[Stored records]
=== Begin Enclosure ===
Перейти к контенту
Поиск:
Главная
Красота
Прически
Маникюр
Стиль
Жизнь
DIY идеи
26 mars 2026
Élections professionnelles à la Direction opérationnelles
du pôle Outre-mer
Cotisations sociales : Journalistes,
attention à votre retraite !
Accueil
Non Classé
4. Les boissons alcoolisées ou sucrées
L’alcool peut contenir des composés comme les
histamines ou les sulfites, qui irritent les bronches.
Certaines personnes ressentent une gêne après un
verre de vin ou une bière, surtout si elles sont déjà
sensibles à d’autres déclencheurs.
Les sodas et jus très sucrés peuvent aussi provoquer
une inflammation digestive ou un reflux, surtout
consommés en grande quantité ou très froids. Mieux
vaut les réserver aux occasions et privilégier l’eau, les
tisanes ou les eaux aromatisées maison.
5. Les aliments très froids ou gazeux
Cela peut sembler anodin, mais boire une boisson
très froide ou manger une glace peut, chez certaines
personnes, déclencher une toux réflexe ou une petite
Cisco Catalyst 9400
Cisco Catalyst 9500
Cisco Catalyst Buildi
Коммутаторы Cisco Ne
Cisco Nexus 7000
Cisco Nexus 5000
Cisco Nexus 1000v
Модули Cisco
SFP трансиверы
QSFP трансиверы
=== End Enclosure ===
=== Begin Enclosure ===
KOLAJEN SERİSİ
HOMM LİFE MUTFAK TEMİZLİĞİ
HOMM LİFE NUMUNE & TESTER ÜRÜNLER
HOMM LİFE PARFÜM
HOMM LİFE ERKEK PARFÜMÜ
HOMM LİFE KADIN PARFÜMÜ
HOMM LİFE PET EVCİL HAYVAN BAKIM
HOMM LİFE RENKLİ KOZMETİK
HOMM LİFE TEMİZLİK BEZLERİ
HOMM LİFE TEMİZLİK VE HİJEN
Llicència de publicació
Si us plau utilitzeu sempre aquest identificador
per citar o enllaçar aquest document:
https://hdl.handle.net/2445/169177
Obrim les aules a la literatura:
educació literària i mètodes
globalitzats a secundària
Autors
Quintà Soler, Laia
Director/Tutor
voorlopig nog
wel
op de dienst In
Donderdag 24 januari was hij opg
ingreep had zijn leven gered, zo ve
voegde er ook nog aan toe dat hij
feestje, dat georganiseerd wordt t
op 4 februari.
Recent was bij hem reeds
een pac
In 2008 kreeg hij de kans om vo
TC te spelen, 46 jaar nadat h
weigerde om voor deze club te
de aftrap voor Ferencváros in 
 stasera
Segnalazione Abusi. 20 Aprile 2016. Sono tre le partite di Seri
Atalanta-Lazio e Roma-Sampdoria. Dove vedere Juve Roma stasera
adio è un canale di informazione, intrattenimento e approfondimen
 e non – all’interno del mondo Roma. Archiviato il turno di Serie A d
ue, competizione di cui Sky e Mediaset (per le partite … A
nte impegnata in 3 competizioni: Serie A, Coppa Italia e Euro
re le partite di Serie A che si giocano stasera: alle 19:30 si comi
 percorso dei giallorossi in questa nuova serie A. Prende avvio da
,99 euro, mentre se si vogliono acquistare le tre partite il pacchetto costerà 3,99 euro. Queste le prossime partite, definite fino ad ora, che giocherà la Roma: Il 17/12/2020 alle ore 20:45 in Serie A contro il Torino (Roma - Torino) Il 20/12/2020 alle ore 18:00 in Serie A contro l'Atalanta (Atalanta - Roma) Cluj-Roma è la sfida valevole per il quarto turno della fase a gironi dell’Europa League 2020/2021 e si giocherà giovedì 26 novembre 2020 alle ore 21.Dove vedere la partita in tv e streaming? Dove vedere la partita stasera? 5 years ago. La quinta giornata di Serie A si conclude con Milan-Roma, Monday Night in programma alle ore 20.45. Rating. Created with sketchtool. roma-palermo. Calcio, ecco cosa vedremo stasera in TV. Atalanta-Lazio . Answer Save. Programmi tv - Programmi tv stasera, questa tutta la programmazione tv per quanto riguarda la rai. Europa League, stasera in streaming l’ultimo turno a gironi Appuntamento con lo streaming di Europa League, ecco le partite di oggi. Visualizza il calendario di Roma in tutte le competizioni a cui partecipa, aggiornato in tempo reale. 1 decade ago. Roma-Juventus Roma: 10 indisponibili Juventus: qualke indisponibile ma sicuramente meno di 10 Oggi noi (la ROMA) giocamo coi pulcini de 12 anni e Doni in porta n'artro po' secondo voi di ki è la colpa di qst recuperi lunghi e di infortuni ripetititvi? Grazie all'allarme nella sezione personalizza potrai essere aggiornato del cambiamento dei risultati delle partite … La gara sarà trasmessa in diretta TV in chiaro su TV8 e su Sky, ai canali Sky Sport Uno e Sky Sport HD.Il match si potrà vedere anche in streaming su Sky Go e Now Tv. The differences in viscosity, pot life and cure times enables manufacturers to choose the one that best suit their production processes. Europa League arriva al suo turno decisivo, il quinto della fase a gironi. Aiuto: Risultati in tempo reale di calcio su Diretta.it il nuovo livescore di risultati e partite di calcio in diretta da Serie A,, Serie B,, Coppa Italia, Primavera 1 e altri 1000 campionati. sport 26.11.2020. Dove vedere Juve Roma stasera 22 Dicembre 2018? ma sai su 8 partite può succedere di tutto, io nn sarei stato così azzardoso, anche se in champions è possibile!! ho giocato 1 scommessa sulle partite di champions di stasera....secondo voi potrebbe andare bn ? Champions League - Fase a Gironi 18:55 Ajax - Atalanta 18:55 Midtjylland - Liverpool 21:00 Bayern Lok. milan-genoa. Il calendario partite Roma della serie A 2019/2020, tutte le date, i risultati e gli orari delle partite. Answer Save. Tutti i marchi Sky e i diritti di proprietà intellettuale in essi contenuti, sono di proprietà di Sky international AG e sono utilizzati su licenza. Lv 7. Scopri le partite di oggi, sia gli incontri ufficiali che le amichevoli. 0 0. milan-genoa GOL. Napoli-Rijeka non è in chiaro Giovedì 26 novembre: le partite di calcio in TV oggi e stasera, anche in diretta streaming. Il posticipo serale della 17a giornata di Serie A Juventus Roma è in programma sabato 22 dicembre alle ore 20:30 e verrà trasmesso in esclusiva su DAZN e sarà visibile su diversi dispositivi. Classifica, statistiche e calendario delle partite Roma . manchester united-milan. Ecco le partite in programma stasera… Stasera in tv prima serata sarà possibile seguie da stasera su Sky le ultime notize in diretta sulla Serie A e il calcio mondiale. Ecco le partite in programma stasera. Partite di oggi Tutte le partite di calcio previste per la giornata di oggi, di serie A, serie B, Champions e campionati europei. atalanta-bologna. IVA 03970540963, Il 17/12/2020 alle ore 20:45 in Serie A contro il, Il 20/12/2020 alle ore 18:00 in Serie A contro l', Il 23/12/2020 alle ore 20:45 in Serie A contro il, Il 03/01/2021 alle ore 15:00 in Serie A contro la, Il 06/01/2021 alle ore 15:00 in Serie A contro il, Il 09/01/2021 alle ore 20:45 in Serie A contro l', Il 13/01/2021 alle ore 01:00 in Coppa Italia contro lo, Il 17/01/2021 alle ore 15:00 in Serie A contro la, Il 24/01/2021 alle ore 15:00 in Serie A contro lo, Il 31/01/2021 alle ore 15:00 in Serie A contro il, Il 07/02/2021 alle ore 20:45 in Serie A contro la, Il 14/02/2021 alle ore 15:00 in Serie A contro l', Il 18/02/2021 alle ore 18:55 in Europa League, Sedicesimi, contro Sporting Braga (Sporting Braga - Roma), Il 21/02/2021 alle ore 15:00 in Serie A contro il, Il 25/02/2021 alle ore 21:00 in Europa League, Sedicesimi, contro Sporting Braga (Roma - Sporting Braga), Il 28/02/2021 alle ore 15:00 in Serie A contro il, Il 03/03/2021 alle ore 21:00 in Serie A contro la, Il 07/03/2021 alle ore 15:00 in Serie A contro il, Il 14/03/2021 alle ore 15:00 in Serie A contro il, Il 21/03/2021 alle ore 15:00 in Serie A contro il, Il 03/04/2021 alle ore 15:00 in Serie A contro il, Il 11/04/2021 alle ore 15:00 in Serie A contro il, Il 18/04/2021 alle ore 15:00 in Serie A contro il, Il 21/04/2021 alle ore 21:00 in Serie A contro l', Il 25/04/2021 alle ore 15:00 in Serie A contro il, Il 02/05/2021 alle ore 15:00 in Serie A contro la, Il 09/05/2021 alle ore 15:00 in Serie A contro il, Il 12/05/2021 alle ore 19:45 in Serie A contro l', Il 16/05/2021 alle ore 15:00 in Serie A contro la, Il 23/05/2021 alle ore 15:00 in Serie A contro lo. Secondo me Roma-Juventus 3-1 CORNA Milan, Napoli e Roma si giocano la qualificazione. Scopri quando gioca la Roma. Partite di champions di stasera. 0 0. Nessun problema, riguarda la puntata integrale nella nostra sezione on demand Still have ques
=== End Enclosure ===
*Instructions for the task*: All lines with the word "PARFÜMÜ" need to be copied from the data above.

*Result of this task*:
HOMM LİFE ERKEK PARFÜMÜ
HOMM LİFE KADIN PARFÜMÜ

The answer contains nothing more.